» **Task brief**: Every line of the records below that has the word "Normen" should be copied.

--- Record extracts Enclosed Below ---

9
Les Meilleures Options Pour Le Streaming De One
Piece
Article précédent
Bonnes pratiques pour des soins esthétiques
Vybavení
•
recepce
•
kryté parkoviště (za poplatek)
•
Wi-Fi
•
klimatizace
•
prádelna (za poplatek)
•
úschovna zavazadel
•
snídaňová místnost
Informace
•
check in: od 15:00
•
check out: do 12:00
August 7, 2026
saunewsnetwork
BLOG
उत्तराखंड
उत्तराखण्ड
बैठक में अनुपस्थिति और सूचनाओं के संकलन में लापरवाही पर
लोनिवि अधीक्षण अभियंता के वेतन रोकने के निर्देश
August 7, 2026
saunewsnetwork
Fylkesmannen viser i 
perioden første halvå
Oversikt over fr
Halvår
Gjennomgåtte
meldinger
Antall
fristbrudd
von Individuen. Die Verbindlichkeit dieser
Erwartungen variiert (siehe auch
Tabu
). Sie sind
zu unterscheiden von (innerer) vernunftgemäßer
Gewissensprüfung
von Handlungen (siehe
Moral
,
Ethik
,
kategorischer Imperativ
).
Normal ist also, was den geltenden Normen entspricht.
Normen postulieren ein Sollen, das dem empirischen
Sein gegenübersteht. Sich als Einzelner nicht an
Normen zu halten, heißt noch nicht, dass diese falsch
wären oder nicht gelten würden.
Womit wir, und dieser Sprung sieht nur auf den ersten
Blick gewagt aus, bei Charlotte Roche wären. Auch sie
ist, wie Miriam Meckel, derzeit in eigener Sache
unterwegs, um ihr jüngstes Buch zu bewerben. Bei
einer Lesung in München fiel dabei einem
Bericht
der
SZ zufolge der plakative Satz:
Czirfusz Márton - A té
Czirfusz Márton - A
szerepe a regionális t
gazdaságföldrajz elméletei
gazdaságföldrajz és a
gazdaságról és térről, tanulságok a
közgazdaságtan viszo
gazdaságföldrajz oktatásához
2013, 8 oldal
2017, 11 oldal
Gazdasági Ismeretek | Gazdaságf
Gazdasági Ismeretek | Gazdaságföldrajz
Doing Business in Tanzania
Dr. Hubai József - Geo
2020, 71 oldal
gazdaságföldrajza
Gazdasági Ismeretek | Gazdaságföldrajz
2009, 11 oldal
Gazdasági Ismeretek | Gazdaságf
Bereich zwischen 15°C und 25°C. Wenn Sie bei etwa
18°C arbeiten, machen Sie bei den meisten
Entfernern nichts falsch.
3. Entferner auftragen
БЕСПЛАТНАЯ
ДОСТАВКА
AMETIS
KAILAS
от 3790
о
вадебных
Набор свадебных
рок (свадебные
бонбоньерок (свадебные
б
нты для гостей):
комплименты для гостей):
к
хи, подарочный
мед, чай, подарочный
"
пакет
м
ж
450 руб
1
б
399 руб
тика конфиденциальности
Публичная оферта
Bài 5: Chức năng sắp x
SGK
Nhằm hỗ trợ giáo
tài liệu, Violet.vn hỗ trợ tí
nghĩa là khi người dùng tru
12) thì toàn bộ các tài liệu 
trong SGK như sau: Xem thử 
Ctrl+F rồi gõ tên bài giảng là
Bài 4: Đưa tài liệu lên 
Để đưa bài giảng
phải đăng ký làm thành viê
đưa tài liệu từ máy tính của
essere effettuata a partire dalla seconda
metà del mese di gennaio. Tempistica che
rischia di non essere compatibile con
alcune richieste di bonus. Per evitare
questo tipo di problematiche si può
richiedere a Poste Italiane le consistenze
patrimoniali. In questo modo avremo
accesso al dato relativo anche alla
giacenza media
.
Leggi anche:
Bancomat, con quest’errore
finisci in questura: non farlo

--- End of Enclosed Record extracts ---

» **Answer to this problem**:
Normal ist also, was den geltenden Normen entspricht.
Normen postulieren ein Sollen, das dem empirischen
Normen zu halten, heißt noch nicht, dass diese falsch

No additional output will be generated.